Sunday, February 08, 2009
Relying on only one source can be risky business
New River Journal
As Joni Mitchell sings in "Big Yellow Taxi," "You don't know what you've got till it's gone." This weekend brought that home to me -- how relying on a single point to supply something critical can be a big problem when that single point fails.
Late Friday night, I was up waiting for members of a visiting band who were going to stay at our house when they were done with their gig in downtown Blacksburg. I was, as usual, running World of Warcraft on one monitor and Firefox on another, reading, blogging, playing, chatting and all those things I use the Internet for.
I was zipping merrily along until about 1:30 a.m., and then everything ground to a halt. The network stopped responding. Warcraft crashed. I started getting that dreaded message "Page Load Error" when I would try to go to any Web page.
I reset the wireless router, checked the cable-modem, all to no avail. I got on the phone to Comcast only to be shunted via automated voices to a never-ending cycle of hold-music hell alternating with a repetitive message cheerfully explaining how much my life is going to suck when the TV broadcast system switches over to digital.
We don't get cable TV, which I usually don't miss regardless of how much Comcast thinks I need it, but at that point if I could have I would have been flipping channels trying to find a news report on network outages. It was too late to call anyone on the telephone (except Comcast, and no one was answering) to see whether any of the neighbors were out, or if it was just me. I tried listening to the radio, but at that time of night, Radio IQ on 1260 AM doesn't come in on my equipment, WVTF on the FM was deep into "Jazz After Hours" and WUVT was playing an energetic set of obscure music on a specialty show. No news to be found anywhere.
Eventually, I reluctantly accepted that the Internet, my sole source of information of any kind, was cut off for the night. The guys in the band showed up and we sat up late talking, and for a while I forgot the anxiety I had been feeling from not being able to connect to the Internet.
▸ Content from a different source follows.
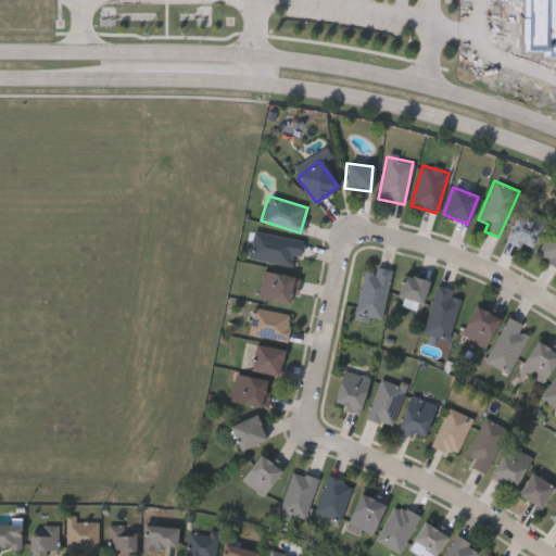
[(505,238),(521,206),(545,218),(529,251),(505,238)]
When I got up the next morning, the network was back up. Hurrah! I sat down at my computer and fired up my Web browser. I use Google as my home page, and when it came up with its familiar spare white background and colorful letters, I immediately typed in a search for something I wanted to read about. The trusty search engine did its thing, brought back a list of returns -- and every single one of them was marked with the ominous message, "This site may harm your computer." I boggled. (If you boggle at Google, is it a "boogle"?)
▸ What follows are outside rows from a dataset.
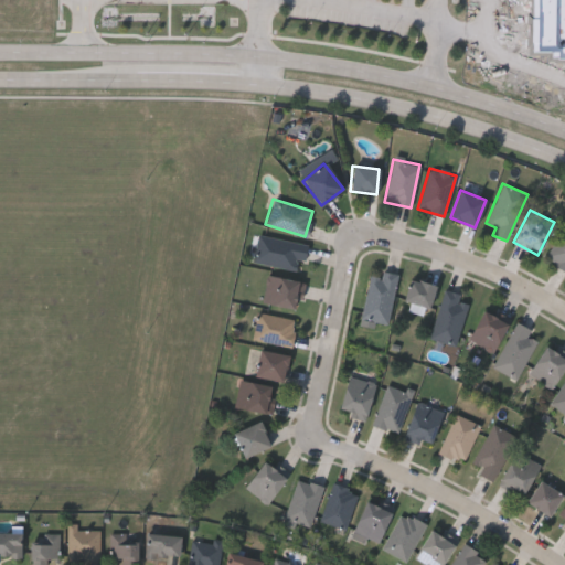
[(564,270),(545,262),(564,219),(564,270)]
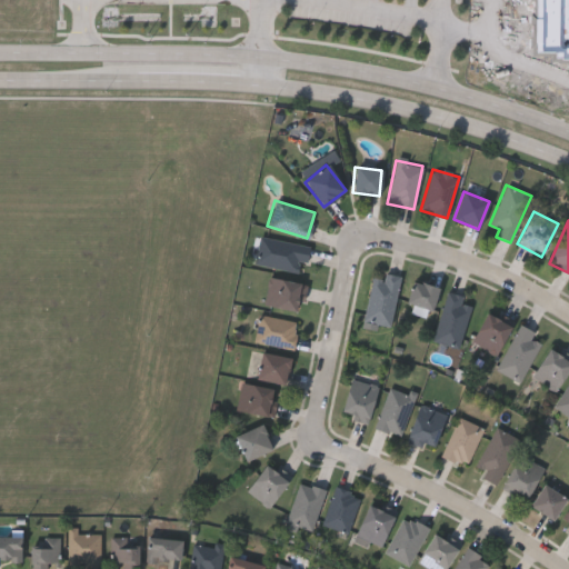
[(306,261),(299,260),(297,270),(255,265),(258,237),(308,243),(306,261)]
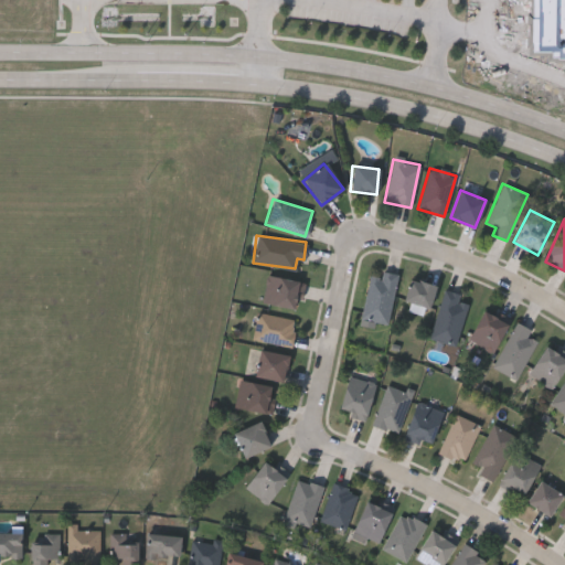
[(386,323),(360,318),(369,274),(380,276),(381,270),(396,274),(386,323)]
At this point I was worried that I had a virus, so I started searching for Macintosh antivirus sites. Still, everything came up as potentially harmful. Apple.com, symantec.com, macfixit and digg, Google was marking everything as malware infested. I opened up Warcraft and used its chat feature to ask some of my buddies if they were seeing the same thing I was. They said Google was fine, so I worried even more. How was I going to find anything? I know there are other search engines, but I couldn't think of any I liked.
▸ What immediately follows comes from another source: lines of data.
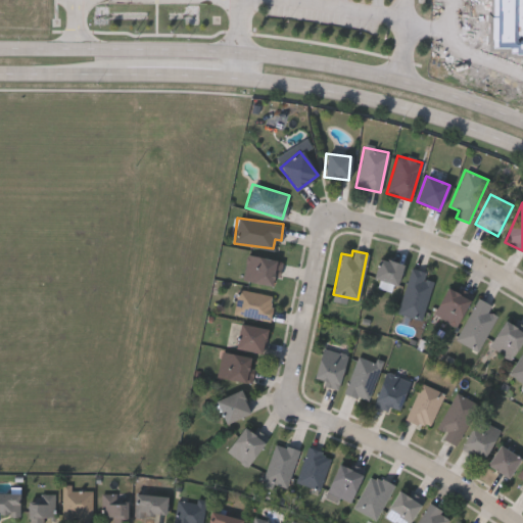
[(274,286),(241,280),(246,253),(279,260),(274,286)]
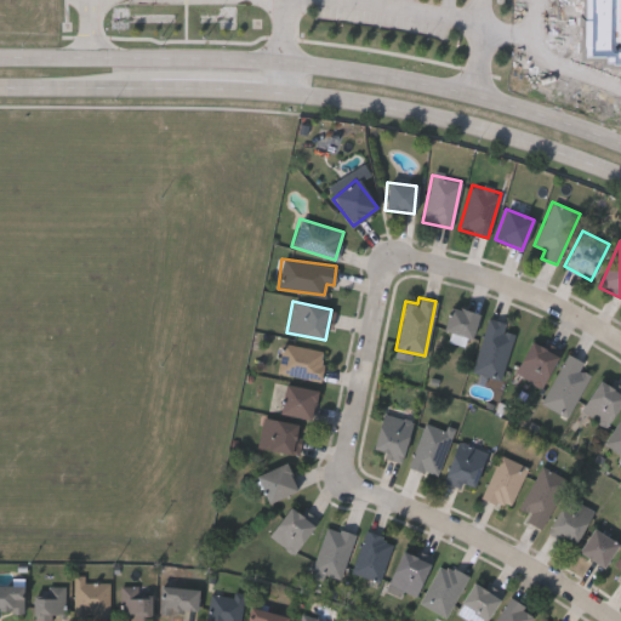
[(442,330),(450,305),(478,313),(469,339),(442,330)]
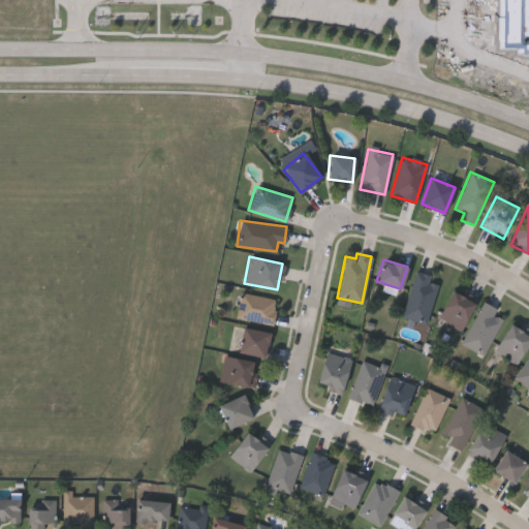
[(431,275),(429,281),(437,283),(427,322),(402,316),(414,270),(431,275)]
Eventually I tried another Google search. I got normal-looking answers and nothing was marked as potentially harmful to my computer. Later in the day, news stories started filtering in about the Google "glitch" that had caused the problem, which had affected anyone in the world who tried to use the search engine. I was relieved that it wasn't just me, but since then I have been thinking about how relying on a single source for information, or Internet access, or heat, or electricity can be dangerous. Any monoculture, whether it's a food crop such as potatoes, an operating system such as Windows, a heat source such as electricity, or an information source such as Google, makes those who rely on it vulnerable.
Pris Sears lives in Blacksburg and works at Virginia Tech.